### YOUR ASSIGNMENT:
Edit the text of each of the rows below, replacing every occurrence of "Tenerife" with "Gran Canaria" and leaving everything else as it stands.

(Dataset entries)
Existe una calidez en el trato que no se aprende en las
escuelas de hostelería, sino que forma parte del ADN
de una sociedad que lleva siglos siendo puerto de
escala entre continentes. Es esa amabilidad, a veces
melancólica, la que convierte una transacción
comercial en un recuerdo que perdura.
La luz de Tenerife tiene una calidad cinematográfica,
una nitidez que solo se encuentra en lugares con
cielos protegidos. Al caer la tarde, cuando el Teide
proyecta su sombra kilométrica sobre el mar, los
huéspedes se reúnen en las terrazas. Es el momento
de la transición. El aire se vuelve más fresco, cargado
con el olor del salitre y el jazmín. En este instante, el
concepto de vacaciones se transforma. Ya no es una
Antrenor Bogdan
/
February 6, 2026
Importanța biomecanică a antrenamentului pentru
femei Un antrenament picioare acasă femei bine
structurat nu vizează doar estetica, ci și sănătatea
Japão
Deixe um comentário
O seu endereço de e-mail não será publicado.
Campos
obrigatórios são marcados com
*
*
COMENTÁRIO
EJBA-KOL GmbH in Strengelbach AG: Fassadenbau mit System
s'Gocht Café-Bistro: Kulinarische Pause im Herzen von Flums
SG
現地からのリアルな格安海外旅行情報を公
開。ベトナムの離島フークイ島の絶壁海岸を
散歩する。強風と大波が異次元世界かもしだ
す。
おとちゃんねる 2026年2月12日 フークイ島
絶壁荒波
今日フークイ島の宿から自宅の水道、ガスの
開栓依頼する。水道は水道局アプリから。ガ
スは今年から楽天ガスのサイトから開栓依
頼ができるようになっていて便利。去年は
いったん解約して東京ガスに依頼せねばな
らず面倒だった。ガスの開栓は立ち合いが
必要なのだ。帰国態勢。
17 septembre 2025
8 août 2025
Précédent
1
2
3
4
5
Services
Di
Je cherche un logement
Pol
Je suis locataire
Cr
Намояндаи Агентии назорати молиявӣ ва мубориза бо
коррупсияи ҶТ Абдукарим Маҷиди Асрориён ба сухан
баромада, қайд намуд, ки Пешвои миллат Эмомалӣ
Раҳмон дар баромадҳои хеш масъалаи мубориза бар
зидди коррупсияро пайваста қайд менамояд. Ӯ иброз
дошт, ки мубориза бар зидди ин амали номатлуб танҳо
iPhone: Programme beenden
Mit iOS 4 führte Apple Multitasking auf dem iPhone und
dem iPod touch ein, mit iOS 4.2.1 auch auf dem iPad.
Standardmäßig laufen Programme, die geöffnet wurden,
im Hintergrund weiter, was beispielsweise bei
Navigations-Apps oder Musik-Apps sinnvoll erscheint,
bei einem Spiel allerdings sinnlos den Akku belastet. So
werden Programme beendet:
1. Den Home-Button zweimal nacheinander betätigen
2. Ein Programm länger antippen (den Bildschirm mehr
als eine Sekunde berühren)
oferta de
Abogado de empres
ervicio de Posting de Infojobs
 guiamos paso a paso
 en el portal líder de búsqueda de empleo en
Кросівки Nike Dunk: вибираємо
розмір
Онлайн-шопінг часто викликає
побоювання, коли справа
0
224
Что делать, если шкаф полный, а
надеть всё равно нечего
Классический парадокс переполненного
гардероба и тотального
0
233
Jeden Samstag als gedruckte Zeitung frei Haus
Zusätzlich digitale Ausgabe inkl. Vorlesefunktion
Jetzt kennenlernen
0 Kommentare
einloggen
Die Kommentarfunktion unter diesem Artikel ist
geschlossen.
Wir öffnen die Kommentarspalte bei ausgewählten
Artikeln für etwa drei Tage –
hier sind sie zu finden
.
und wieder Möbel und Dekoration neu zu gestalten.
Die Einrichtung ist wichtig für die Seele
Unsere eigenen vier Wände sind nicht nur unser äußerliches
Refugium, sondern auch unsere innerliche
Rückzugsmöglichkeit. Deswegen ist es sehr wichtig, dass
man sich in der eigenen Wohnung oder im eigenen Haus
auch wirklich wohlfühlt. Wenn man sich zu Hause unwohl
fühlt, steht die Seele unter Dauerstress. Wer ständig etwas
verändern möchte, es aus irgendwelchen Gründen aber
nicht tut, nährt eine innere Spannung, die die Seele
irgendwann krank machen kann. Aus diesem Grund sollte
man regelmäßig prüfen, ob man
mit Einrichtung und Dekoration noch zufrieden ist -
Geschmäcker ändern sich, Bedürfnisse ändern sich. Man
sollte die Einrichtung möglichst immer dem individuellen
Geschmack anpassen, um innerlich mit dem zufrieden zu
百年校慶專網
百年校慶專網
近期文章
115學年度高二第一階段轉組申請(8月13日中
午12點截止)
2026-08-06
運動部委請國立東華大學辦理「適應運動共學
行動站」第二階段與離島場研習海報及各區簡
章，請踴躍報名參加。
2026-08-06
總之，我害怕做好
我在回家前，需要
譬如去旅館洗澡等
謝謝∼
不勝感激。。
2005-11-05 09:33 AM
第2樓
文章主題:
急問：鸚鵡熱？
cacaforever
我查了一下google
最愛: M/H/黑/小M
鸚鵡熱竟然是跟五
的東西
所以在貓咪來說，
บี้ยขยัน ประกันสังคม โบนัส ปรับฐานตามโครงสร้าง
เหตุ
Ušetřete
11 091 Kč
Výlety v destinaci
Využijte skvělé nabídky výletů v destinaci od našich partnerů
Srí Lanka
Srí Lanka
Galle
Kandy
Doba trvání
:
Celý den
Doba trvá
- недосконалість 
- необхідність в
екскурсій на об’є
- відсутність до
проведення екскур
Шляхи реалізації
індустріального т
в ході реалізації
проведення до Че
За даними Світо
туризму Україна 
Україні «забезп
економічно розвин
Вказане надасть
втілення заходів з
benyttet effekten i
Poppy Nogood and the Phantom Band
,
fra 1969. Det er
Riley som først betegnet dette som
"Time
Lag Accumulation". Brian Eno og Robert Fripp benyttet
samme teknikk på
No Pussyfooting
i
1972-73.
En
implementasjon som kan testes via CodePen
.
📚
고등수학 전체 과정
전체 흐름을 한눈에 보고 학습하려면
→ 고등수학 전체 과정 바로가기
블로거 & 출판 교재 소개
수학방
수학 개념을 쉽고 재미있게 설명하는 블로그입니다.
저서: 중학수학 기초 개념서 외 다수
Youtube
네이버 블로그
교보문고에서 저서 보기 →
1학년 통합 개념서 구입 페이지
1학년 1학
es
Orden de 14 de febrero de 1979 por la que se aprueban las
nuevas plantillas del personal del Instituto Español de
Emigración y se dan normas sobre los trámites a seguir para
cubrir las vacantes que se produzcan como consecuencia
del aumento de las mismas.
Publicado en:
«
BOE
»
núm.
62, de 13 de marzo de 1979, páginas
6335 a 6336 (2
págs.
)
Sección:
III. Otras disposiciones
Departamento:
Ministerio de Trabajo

### SOLUTION FOR THIS PROBLEM:
Existe una calidez en el trato que no se aprende en las
escuelas de hostelería, sino que forma parte del ADN
de una sociedad que lleva siglos siendo puerto de
escala entre continentes. Es esa amabilidad, a veces
melancólica, la que convierte una transacción
comercial en un recuerdo que perdura.
La luz de Gran Canaria tiene una calidad cinematográfica,
una nitidez que solo se encuentra en lugares con
cielos protegidos. Al caer la tarde, cuando el Teide
proyecta su sombra kilométrica sobre el mar, los
huéspedes se reúnen en las terrazas. Es el momento
de la transición. El aire se vuelve más fresco, cargado
con el olor del salitre y el jazmín. En este instante, el
concepto de vacaciones se transforma. Ya no es una
Antrenor Bogdan
/
February 6, 2026
Importanța biomecanică a antrenamentului pentru
femei Un antrenament picioare acasă femei bine
structurat nu vizează doar estetica, ci și sănătatea
Japão
Deixe um comentário
O seu endereço de e-mail não será publicado.
Campos
obrigatórios são marcados com
*
*
COMENTÁRIO
EJBA-KOL GmbH in Strengelbach AG: Fassadenbau mit System
s'Gocht Café-Bistro: Kulinarische Pause im Herzen von Flums
SG
現地からのリアルな格安海外旅行情報を公
開。ベトナムの離島フークイ島の絶壁海岸を
散歩する。強風と大波が異次元世界かもしだ
す。
おとちゃんねる 2026年2月12日 フークイ島
絶壁荒波
今日フークイ島の宿から自宅の水道、ガスの
開栓依頼する。水道は水道局アプリから。ガ
スは今年から楽天ガスのサイトから開栓依
頼ができるようになっていて便利。去年は
いったん解約して東京ガスに依頼せねばな
らず面倒だった。ガスの開栓は立ち合いが
必要なのだ。帰国態勢。
17 septembre 2025
8 août 2025
Précédent
1
2
3
4
5
Services
Di
Je cherche un logement
Pol
Je suis locataire
Cr
Намояндаи Агентии назорати молиявӣ ва мубориза бо
коррупсияи ҶТ Абдукарим Маҷиди Асрориён ба сухан
баромада, қайд намуд, ки Пешвои миллат Эмомалӣ
Раҳмон дар баромадҳои хеш масъалаи мубориза бар
зидди коррупсияро пайваста қайд менамояд. Ӯ иброз
дошт, ки мубориза бар зидди ин амали номатлуб танҳо
iPhone: Programme beenden
Mit iOS 4 führte Apple Multitasking auf dem iPhone und
dem iPod touch ein, mit iOS 4.2.1 auch auf dem iPad.
Standardmäßig laufen Programme, die geöffnet wurden,
im Hintergrund weiter, was beispielsweise bei
Navigations-Apps oder Musik-Apps sinnvoll erscheint,
bei einem Spiel allerdings sinnlos den Akku belastet. So
werden Programme beendet:
1. Den Home-Button zweimal nacheinander betätigen
2. Ein Programm länger antippen (den Bildschirm mehr
als eine Sekunde berühren)
oferta de
Abogado de empres
ervicio de Posting de Infojobs
 guiamos paso a paso
 en el portal líder de búsqueda de empleo en
Кросівки Nike Dunk: вибираємо
розмір
Онлайн-шопінг часто викликає
побоювання, коли справа
0
224
Что делать, если шкаф полный, а
надеть всё равно нечего
Классический парадокс переполненного
гардероба и тотального
0
233
Jeden Samstag als gedruckte Zeitung frei Haus
Zusätzlich digitale Ausgabe inkl. Vorlesefunktion
Jetzt kennenlernen
0 Kommentare
einloggen
Die Kommentarfunktion unter diesem Artikel ist
geschlossen.
Wir öffnen die Kommentarspalte bei ausgewählten
Artikeln für etwa drei Tage –
hier sind sie zu finden
.
und wieder Möbel und Dekoration neu zu gestalten.
Die Einrichtung ist wichtig für die Seele
Unsere eigenen vier Wände sind nicht nur unser äußerliches
Refugium, sondern auch unsere innerliche
Rückzugsmöglichkeit. Deswegen ist es sehr wichtig, dass
man sich in der eigenen Wohnung oder im eigenen Haus
auch wirklich wohlfühlt. Wenn man sich zu Hause unwohl
fühlt, steht die Seele unter Dauerstress. Wer ständig etwas
verändern möchte, es aus irgendwelchen Gründen aber
nicht tut, nährt eine innere Spannung, die die Seele
irgendwann krank machen kann. Aus diesem Grund sollte
man regelmäßig prüfen, ob man
mit Einrichtung und Dekoration noch zufrieden ist -
Geschmäcker ändern sich, Bedürfnisse ändern sich. Man
sollte die Einrichtung möglichst immer dem individuellen
Geschmack anpassen, um innerlich mit dem zufrieden zu
百年校慶專網
百年校慶專網
近期文章
115學年度高二第一階段轉組申請(8月13日中
午12點截止)
2026-08-06
運動部委請國立東華大學辦理「適應運動共學
行動站」第二階段與離島場研習海報及各區簡
章，請踴躍報名參加。
2026-08-06
總之，我害怕做好
我在回家前，需要
譬如去旅館洗澡等
謝謝∼
不勝感激。。
2005-11-05 09:33 AM
第2樓
文章主題:
急問：鸚鵡熱？
cacaforever
我查了一下google
最愛: M/H/黑/小M
鸚鵡熱竟然是跟五
的東西
所以在貓咪來說，
บี้ยขยัน ประกันสังคม โบนัส ปรับฐานตามโครงสร้าง
เหตุ
Ušetřete
11 091 Kč
Výlety v destinaci
Využijte skvělé nabídky výletů v destinaci od našich partnerů
Srí Lanka
Srí Lanka
Galle
Kandy
Doba trvání
:
Celý den
Doba trvá
- недосконалість 
- необхідність в
екскурсій на об’є
- відсутність до
проведення екскур
Шляхи реалізації
індустріального т
в ході реалізації
проведення до Че
За даними Світо
туризму Україна 
Україні «забезп
економічно розвин
Вказане надасть
втілення заходів з
benyttet effekten i
Poppy Nogood and the Phantom Band
,
fra 1969. Det er
Riley som først betegnet dette som
"Time
Lag Accumulation". Brian Eno og Robert Fripp benyttet
samme teknikk på
No Pussyfooting
i
1972-73.
En
implementasjon som kan testes via CodePen
.
📚
고등수학 전체 과정
전체 흐름을 한눈에 보고 학습하려면
→ 고등수학 전체 과정 바로가기
블로거 & 출판 교재 소개
수학방
수학 개념을 쉽고 재미있게 설명하는 블로그입니다.
저서: 중학수학 기초 개념서 외 다수
Youtube
네이버 블로그
교보문고에서 저서 보기 →
1학년 통합 개념서 구입 페이지
1학년 1학
es
Orden de 14 de febrero de 1979 por la que se aprueban las
nuevas plantillas del personal del Instituto Español de
Emigración y se dan normas sobre los trámites a seguir para
cubrir las vacantes que se produzcan como consecuencia
del aumento de las mismas.
Publicado en:
«
BOE
»
núm.
62, de 13 de marzo de 1979, páginas
6335 a 6336 (2
págs.
)
Sección:
III. Otras disposiciones
Departamento:
Ministerio de Trabajo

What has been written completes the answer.